** EXERCISE **
Working from the records below, repeat exactly the lines starting at the line that contains "специи, то заготовку можно сделать без" and ending at the line that contains "provação. Entretanto, a apresentação de um", inclusive.

** INPUT **
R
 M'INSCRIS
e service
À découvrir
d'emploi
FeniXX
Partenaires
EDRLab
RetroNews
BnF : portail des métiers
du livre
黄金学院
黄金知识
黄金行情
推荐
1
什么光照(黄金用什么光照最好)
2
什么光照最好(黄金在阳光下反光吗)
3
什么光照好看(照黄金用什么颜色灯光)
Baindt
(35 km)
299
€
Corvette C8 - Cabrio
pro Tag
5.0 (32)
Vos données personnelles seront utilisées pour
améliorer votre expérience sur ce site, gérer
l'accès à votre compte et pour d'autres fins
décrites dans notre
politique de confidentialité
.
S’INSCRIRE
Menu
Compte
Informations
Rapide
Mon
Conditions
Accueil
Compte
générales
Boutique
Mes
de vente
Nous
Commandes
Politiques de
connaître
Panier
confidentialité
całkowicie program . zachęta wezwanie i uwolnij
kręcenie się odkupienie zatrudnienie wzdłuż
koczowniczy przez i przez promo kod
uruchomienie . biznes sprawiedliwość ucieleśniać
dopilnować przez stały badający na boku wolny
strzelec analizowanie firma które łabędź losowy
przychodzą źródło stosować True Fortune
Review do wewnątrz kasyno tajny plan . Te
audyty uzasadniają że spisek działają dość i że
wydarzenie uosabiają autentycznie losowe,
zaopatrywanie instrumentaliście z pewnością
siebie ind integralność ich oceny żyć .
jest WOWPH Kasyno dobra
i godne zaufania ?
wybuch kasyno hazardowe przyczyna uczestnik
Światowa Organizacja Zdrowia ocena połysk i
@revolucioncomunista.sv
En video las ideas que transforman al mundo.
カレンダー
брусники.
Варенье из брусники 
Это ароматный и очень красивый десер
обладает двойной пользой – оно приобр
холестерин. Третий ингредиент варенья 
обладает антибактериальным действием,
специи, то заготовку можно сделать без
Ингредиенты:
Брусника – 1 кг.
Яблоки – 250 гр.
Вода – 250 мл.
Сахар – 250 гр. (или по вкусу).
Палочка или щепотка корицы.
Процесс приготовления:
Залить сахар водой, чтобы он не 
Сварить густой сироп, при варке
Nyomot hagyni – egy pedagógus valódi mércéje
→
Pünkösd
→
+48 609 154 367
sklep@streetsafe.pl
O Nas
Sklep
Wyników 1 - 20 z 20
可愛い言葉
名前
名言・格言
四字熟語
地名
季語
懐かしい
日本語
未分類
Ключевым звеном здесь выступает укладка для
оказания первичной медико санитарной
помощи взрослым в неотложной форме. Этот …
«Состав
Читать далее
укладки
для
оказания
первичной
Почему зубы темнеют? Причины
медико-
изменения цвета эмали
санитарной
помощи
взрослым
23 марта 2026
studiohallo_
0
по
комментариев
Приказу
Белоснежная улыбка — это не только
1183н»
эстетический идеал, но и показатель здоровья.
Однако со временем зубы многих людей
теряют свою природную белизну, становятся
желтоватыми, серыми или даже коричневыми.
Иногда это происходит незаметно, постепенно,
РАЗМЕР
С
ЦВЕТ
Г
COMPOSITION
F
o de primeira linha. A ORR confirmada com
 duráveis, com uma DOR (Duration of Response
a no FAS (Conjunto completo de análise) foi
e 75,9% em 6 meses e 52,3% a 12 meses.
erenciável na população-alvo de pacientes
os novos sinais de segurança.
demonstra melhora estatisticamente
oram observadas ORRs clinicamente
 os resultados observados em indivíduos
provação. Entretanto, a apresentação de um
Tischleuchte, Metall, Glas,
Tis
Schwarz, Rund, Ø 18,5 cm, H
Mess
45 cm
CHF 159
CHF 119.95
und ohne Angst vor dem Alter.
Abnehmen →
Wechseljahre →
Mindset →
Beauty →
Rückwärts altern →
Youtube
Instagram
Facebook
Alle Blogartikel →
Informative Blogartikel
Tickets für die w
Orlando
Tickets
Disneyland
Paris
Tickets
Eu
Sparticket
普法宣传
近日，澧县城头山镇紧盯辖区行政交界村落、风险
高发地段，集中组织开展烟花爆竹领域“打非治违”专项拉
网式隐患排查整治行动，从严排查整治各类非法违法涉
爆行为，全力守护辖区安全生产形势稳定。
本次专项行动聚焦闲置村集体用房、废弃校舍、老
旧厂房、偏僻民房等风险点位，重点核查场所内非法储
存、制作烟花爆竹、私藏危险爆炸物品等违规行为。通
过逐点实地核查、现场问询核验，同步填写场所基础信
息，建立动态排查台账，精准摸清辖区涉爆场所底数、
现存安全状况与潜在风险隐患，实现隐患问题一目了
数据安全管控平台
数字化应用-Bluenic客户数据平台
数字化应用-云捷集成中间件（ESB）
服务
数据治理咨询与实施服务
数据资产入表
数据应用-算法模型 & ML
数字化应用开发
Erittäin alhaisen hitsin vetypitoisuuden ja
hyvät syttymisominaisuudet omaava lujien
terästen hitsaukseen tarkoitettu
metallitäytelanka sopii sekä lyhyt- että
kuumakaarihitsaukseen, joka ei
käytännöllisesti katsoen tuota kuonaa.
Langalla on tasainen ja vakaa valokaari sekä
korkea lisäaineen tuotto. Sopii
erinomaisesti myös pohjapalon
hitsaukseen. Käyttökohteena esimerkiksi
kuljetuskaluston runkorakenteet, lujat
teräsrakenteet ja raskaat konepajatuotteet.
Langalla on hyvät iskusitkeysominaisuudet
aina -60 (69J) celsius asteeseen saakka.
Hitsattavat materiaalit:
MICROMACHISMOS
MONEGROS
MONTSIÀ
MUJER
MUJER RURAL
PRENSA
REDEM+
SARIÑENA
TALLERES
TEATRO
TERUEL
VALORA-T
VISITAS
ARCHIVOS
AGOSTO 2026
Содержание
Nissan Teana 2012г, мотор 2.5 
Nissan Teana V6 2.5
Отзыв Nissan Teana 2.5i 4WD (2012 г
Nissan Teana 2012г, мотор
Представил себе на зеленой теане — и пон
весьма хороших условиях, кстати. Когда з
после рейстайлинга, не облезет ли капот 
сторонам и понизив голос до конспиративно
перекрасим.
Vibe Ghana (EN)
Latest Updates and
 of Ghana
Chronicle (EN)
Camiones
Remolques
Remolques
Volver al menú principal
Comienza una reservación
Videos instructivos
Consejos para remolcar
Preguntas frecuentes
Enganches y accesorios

** RESULT FOR THIS TASK **
специи, то заготовку можно сделать без
Ингредиенты:
Брусника – 1 кг.
Яблоки – 250 гр.
Вода – 250 мл.
Сахар – 250 гр. (или по вкусу).
Палочка или щепотка корицы.
Процесс приготовления:
Залить сахар водой, чтобы он не 
Сварить густой сироп, при варке
Nyomot hagyni – egy pedagógus valódi mércéje
→
Pünkösd
→
+48 609 154 367
sklep@streetsafe.pl
O Nas
Sklep
Wyników 1 - 20 z 20
可愛い言葉
名前
名言・格言
四字熟語
地名
季語
懐かしい
日本語
未分類
Ключевым звеном здесь выступает укладка для
оказания первичной медико санитарной
помощи взрослым в неотложной форме. Этот …
«Состав
Читать далее
укладки
для
оказания
первичной
Почему зубы темнеют? Причины
медико-
изменения цвета эмали
санитарной
помощи
взрослым
23 марта 2026
studiohallo_
0
по
комментариев
Приказу
Белоснежная улыбка — это не только
1183н»
эстетический идеал, но и показатель здоровья.
Однако со временем зубы многих людей
теряют свою природную белизну, становятся
желтоватыми, серыми или даже коричневыми.
Иногда это происходит незаметно, постепенно,
РАЗМЕР
С
ЦВЕТ
Г
COMPOSITION
F
o de primeira linha. A ORR confirmada com
 duráveis, com uma DOR (Duration of Response
a no FAS (Conjunto completo de análise) foi
e 75,9% em 6 meses e 52,3% a 12 meses.
erenciável na população-alvo de pacientes
os novos sinais de segurança.
demonstra melhora estatisticamente
oram observadas ORRs clinicamente
 os resultados observados em indivíduos
provação. Entretanto, a apresentação de um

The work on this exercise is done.